Yo mismo fui testigo del gozo con que los atendía y de la maravillosa eficacia de sus palabras, que dieron lugar a muchas conversiones.»
Todos sus discursos, acciones y su silencio inducían a los hombres al amor a la virtud, de tal modo a que nadie, de acuerdo al Papa Pío II, que se acercara alguna vez a ella regresaba sin ser una mejor persona. Santa Catalina era capaz de reconciliar a los peores enemigos, más a través de sus oraciones que de sus palabras.
Por ejemplo, un hombre a quien ella estaba tratando de persuadir para que llevara una vida virtuosa, cuando Santa Catalina vio que sus palabras no estaban teniendo efecto, ella hizo una pausa repentina en su discurso para ofrecer oraciones por él. Sus oraciones fueron escuchadas en ese mismo instante, y un cambio radical se produjo en el hombre. Luego se reconcilió con sus enemigos y adoptó una vida penitencial.
Los pecadores más empedernidos no podían resistir sus exhortaciones y oraciones en pos de un cambio de vida. Miles acudían a escucharla o solo a verla, y fueron ganados por sus palabras y por su ejemplo de arrepentimiento.
Se reunieron alrededor de la santa un grupo de fervientes seguidores. Por ejemplo, un ermitaño de edad avanzada abandonó su soledad para estar cerca de ella porque decía que encontraba más paz de mente y progreso en la virtud siguiéndola que lo que jamás hubiera hallado en su celda.
Otro descubrió que cuando ella hablaba, el amor divino se inflamaba en todo su ser, y su desprecio por lo mundano aumentaba. Un cálido afecto la vinculaba a aquellos a quienes ella llamaba su familia espiritual – hijos suyos dados por Dios a quienes podía ayudar a lo largo del camino hacia la perfección.

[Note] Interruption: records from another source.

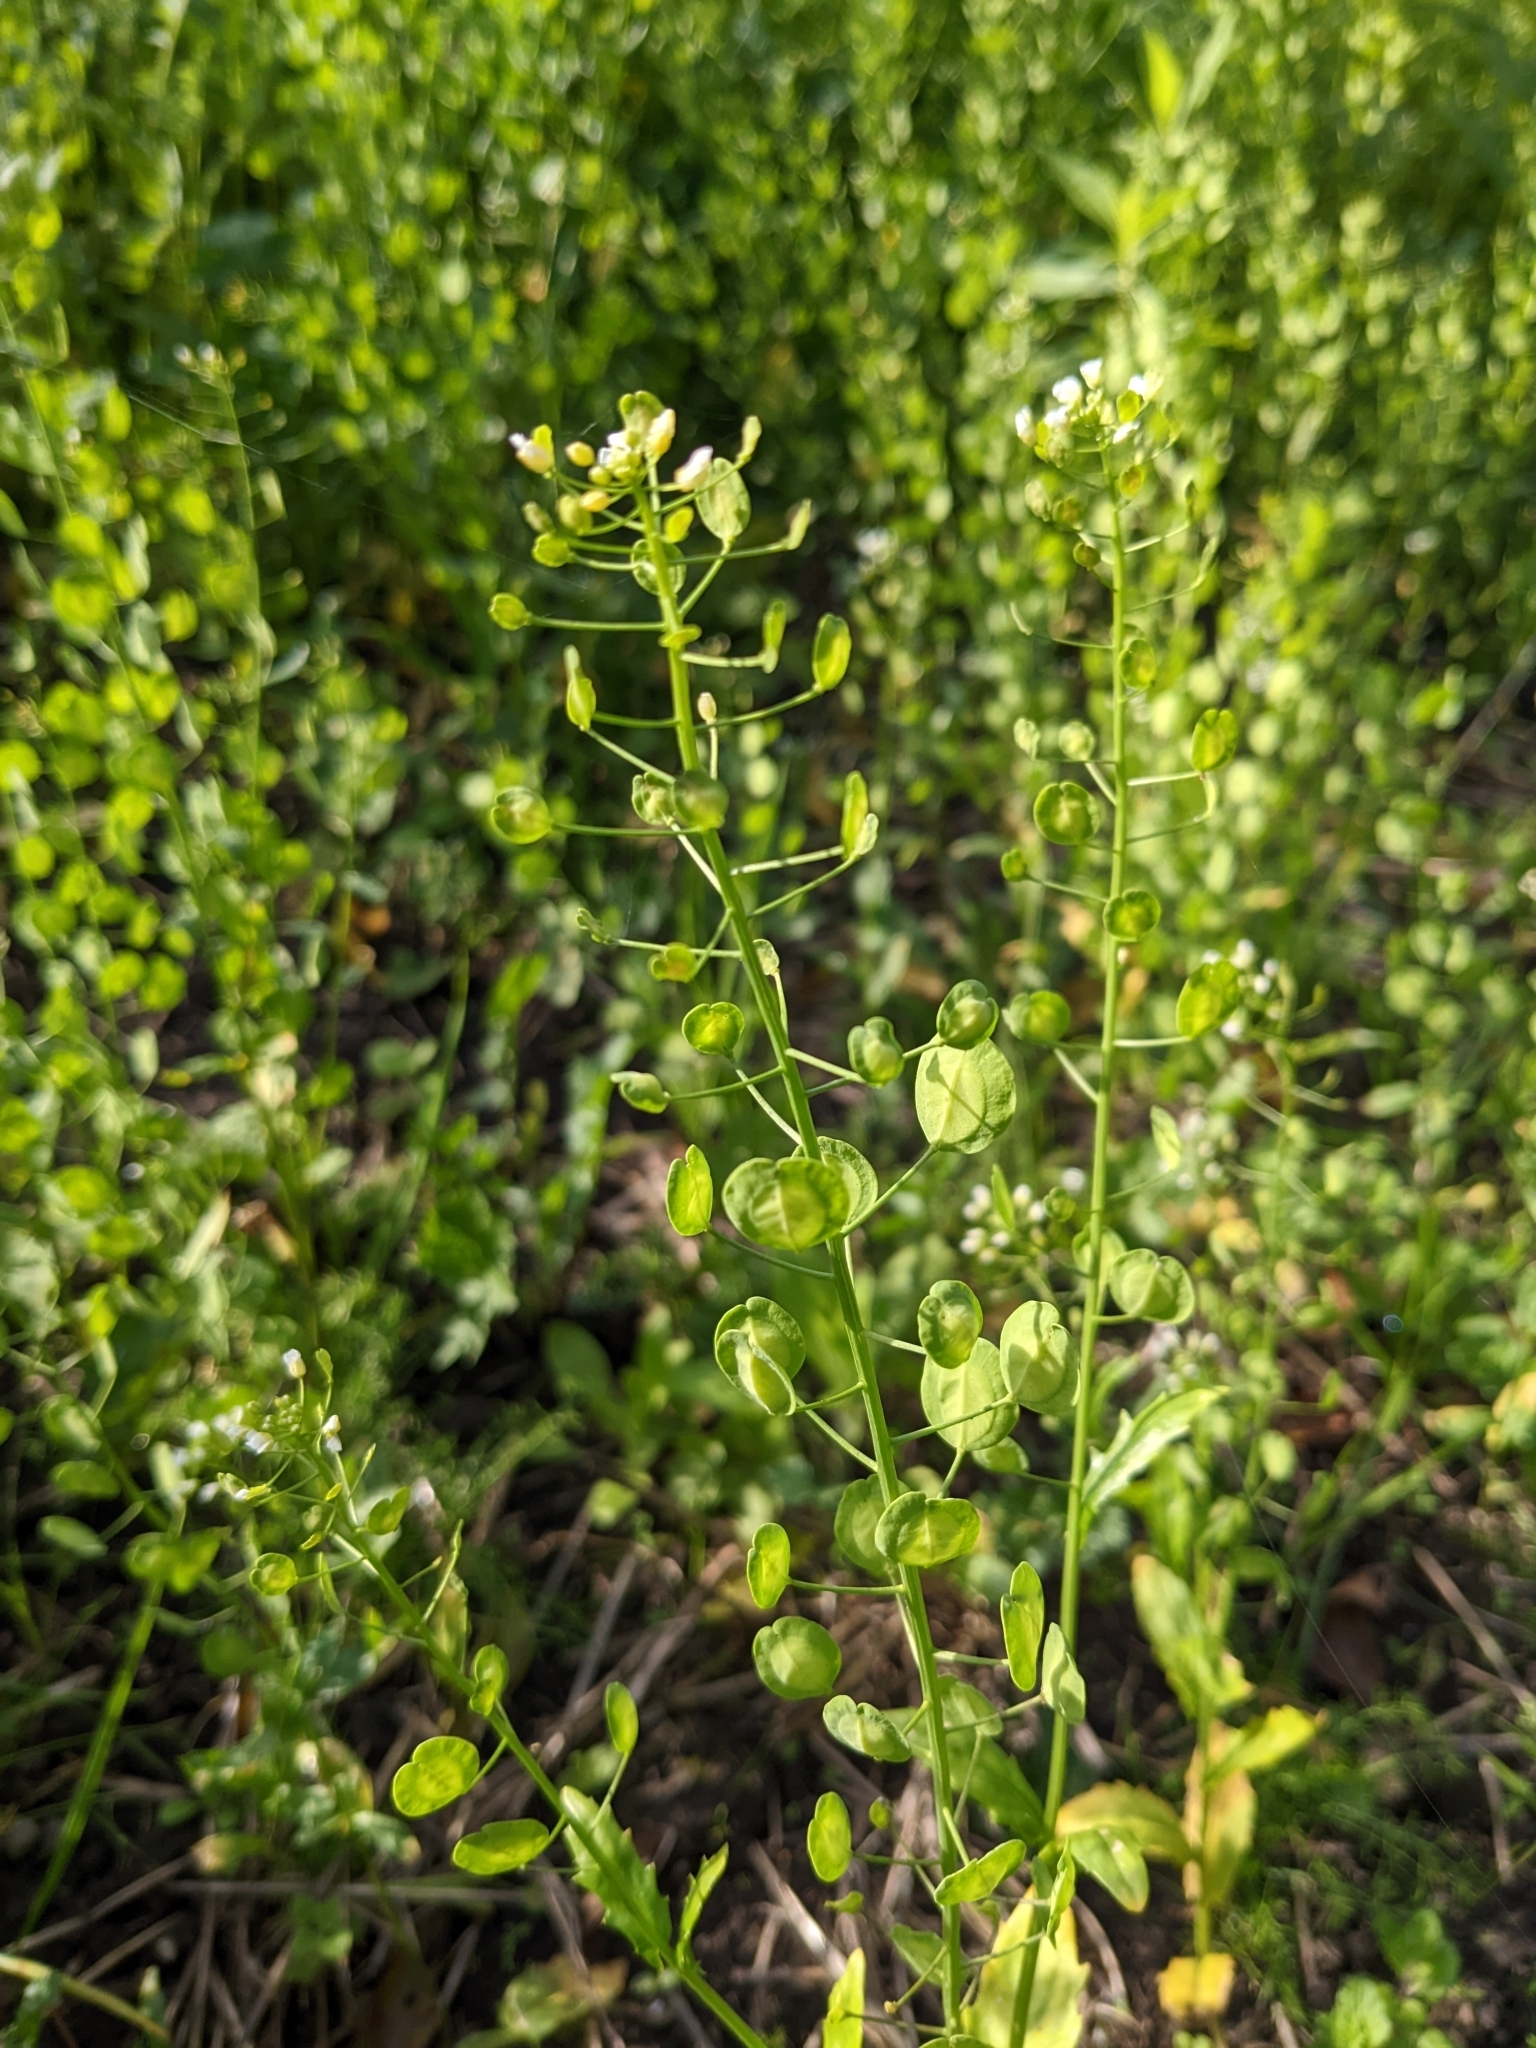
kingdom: Plantae
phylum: Tracheophyta
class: Magnoliopsida
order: Brassicales
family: Brassicaceae
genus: Thlaspi
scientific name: Thlaspi arvense
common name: Field pennycress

Ellos eran testigos de su espíritu de profecía, su conocimiento de las conciencias de los demás y su extraordinaria luz en las cuestiones espirituales. Ella leía sus pensamientos y frecuentemente tenía conocimiento de sus tentaciones cuando se alejaban de ella. En ese momento la opinión pública acerca de Catalina estaba dividida; varios la reverenciaban como a una santa, mientras que otros la consideraban una fanática o la denunciaban como hipócrita. Su confesor de ese tiempo, el Padre Raimundo, sería posteriormente el biógrafo de la santa.